### TASK DIRECTIONS
Exactly reproduce the lines beginning with the line that includes "###### 文件操作路径和模块标识路径问题" and ending with the last line of the data.

╭─ TASK INPUT

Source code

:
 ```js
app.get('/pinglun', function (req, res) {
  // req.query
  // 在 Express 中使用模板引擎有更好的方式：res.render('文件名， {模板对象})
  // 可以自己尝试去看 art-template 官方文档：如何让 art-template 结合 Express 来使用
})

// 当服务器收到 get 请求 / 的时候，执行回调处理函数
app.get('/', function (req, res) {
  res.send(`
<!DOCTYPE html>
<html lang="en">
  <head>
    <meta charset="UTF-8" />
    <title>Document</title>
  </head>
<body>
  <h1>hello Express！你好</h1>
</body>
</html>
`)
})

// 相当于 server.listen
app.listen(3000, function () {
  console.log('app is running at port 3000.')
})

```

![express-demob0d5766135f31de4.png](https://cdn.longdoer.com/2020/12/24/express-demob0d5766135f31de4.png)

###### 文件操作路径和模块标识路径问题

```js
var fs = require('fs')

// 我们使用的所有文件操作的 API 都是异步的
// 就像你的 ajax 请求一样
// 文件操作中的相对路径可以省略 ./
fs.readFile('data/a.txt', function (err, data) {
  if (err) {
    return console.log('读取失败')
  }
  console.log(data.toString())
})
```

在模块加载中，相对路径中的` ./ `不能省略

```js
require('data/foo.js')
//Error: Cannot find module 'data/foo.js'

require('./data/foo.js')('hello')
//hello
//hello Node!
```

╰─

### ANSWER SECTION
###### 文件操作路径和模块标识路径问题

```js
var fs = require('fs')

// 我们使用的所有文件操作的 API 都是异步的
// 就像你的 ajax 请求一样
// 文件操作中的相对路径可以省略 ./
fs.readFile('data/a.txt', function (err, data) {
  if (err) {
    return console.log('读取失败')
  }
  console.log(data.toString())
})
```

在模块加载中，相对路径中的` ./ `不能省略

```js
require('data/foo.js')
//Error: Cannot find module 'data/foo.js'

require('./data/foo.js')('hello')
//hello
//hello Node!
```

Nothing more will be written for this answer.